SÉRIE D'EXERCICES:
a: D'après le texte sur les bidonvilles de Nairobi, combien de familles utilisent la même latrine à fosse ?
b: Poursuivez le texte sur les bidonvilles de Nairobi après sa dernière phrase.

TEXTE:

+++++

Dans les bidonvilles de Nairobi, les infrastructures et les services sont tout à fait insuffisants pour répondre aux besoins fondamentaux des habitants. Bien souvent, ces quartiers ne disposent pas de routes, d’égouts, d’approvisionnement en eau, d’électricité ni d’éclairage public. Lorsque ces services existent, ils sont bien inférieurs à la norme. Mukuru Kwa Njenga ne fait pas exception. Mama Esther, qui habite ce quartier, a déclaré à Amnesty International : « Nous sommes environ 15 familles sur ce terrain, qui appartient à un seul propriétaire. Chaque famille loue une maison d’une pièce et paie entre 400 et 700 shillings [entre 3,80 et 6,60 euros environ]. Je paie un loyer de 400 shillings. Comme vous le voyez, il n’y a qu’une seule chambre mais on la divise en deux pour que mes trois enfants puissent dormir dans l’autre partie. « Les 15 familles vivant sur ce terrain utilisent la même latrine à fosse, que l’on peut voir à l’extérieur. Il y a aussi une salle d’eau commune attenante, dont l’entrée est couverte par une bâche en plastique. « Nous sommes tellement nombreux que nous devons nous organiser dans la journée pour l’utilisation de la latrine et, surtout, de la salle d’eau. » |
Les gouvernements doivent agir sans délai
En finir avec les expulsions forcées
Les gouvernements doivent prendre toutes les mesures nécessaires, notamment adopter des lois et des politiques conformes au droit international relatif aux droits humains, afin d’empêcher et de prévenir les expulsions forcées.

+++++

DONNÉES FOURNIES:
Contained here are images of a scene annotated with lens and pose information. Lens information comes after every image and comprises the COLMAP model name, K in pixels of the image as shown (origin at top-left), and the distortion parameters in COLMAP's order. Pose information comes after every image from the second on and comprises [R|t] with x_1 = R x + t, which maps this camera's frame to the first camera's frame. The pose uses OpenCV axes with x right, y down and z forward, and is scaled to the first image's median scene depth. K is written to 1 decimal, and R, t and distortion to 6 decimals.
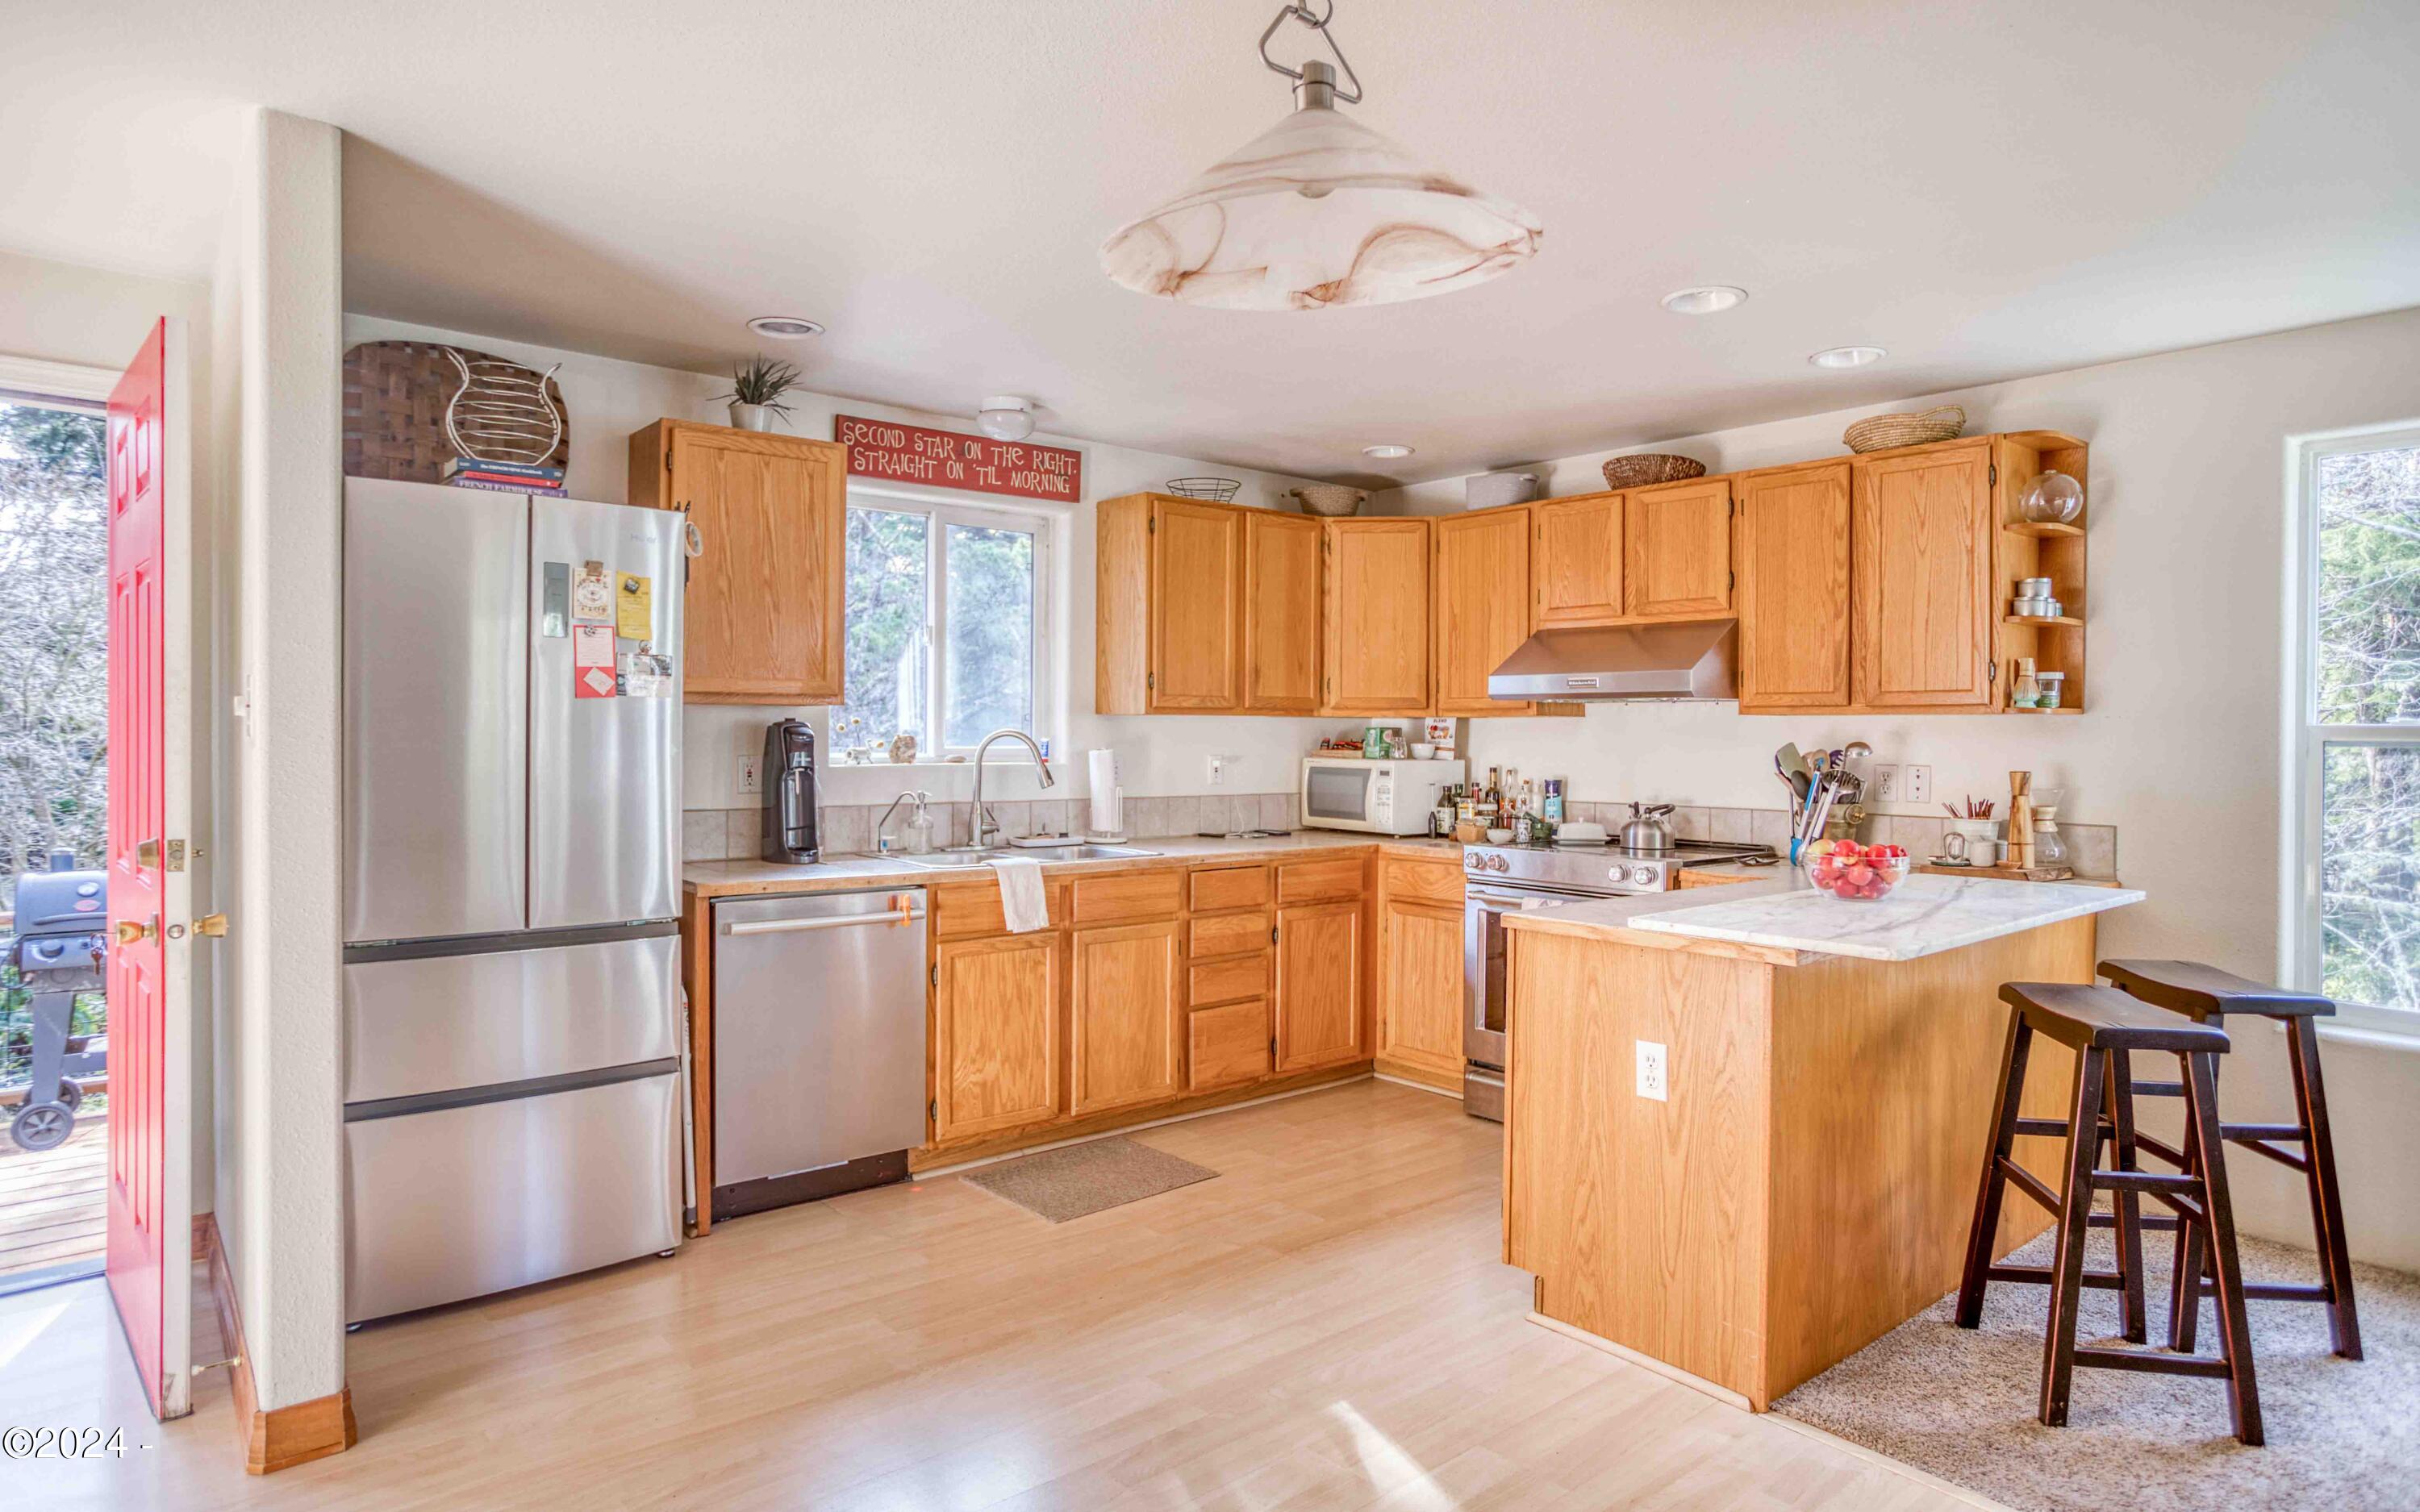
lens RADIAL K [[1369.5, 0, 1210.0], [0, 1369.5, 756.0], [0, 0, 1]] dist [-0.025311, 0.000088]
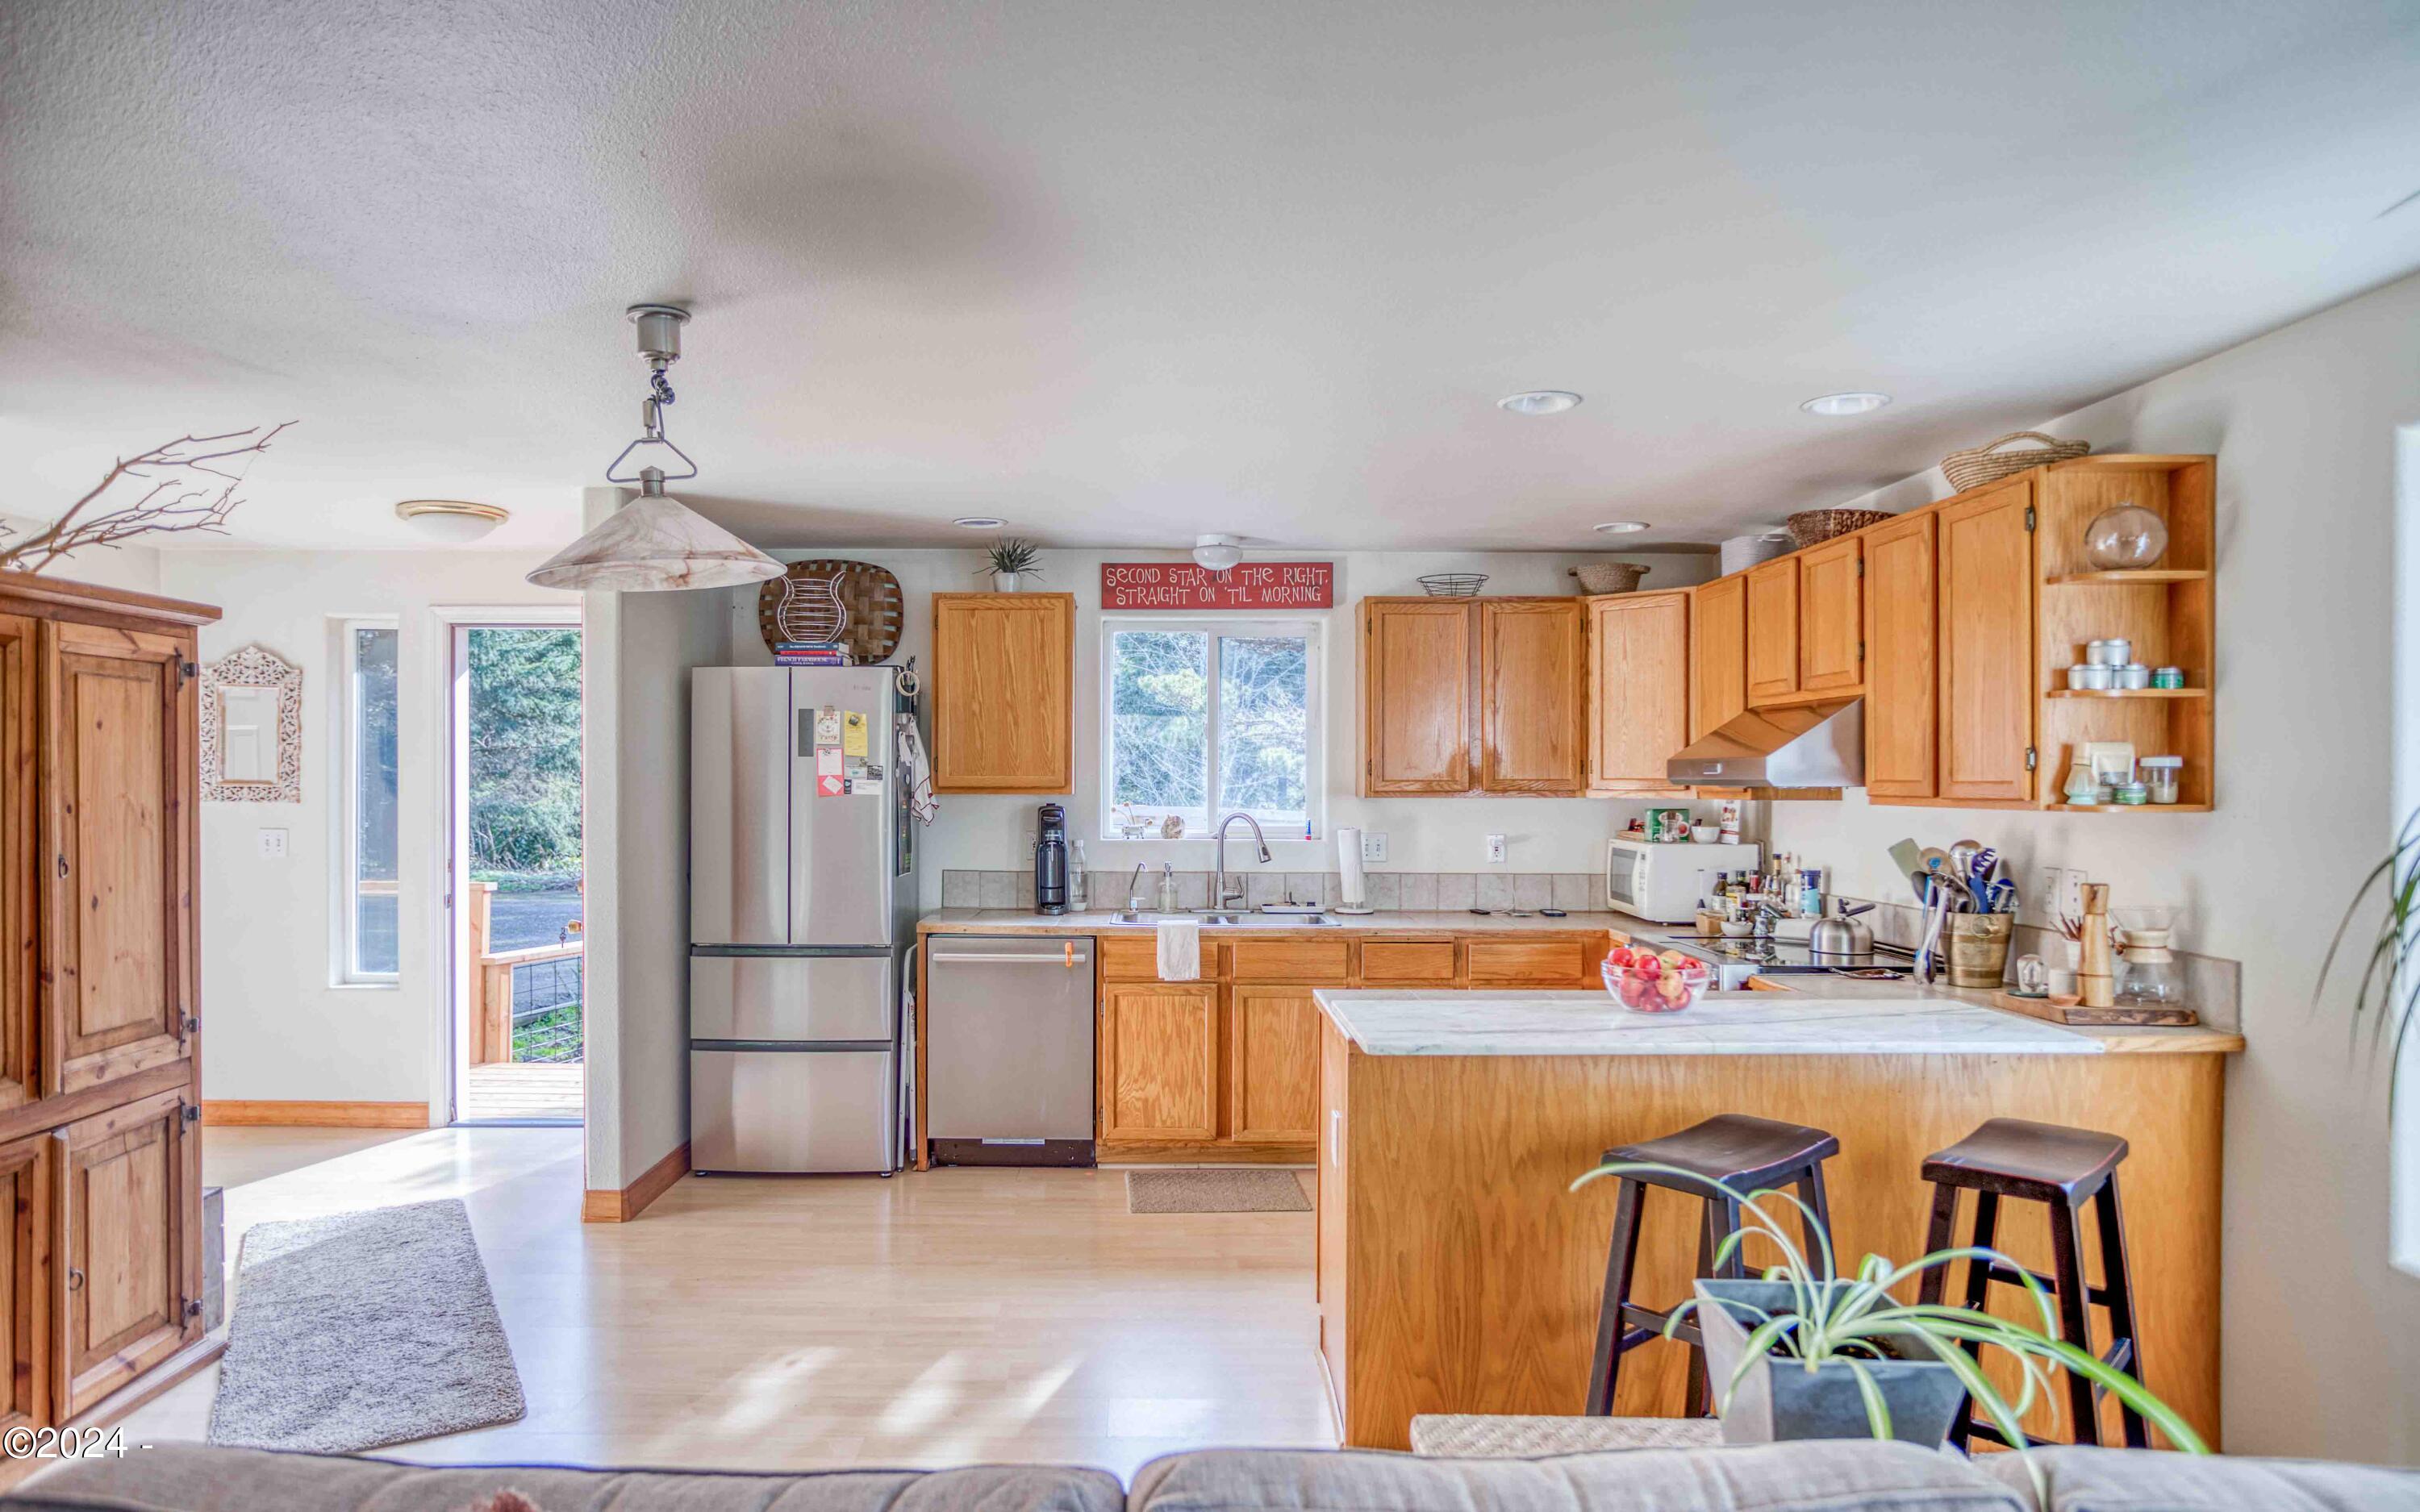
lens RADIAL K [[1505.8, 0, 1209.0], [0, 1505.8, 806.4], [0, 0, 1]] dist [-0.006140, 0.000357]
pose [[0.763297, 0.009335, -0.645980, 0.725980], [-0.008222, 0.999955, 0.004736, -0.032279], [0.645995, 0.001697, 0.763340, -0.005611]]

+++++

RÉPONSES:
a: Les 15 familles qui vivent sur le terrain.

b:
Faire en sorte que les habitants des bidonvilles aient le même accès aux services publics que le reste de la population
Les gouvernements doivent lutter contre la discrimination directe et indirecte à l’égard des habitants des bidonvilles. Les lois et les dispositions ayant un effet discriminatoire doivent être réformées, modifiées ou abrogées. Les gouvernements doivent veiller à ce que les habitants des bidonvilles aient accès, au même titre que le reste de la population, à l’eau, aux infrastructures sanitaires, aux soins médicaux, au logement, à l’éducation, et bénéficient d’un maintien de l’ordre juste et efficace.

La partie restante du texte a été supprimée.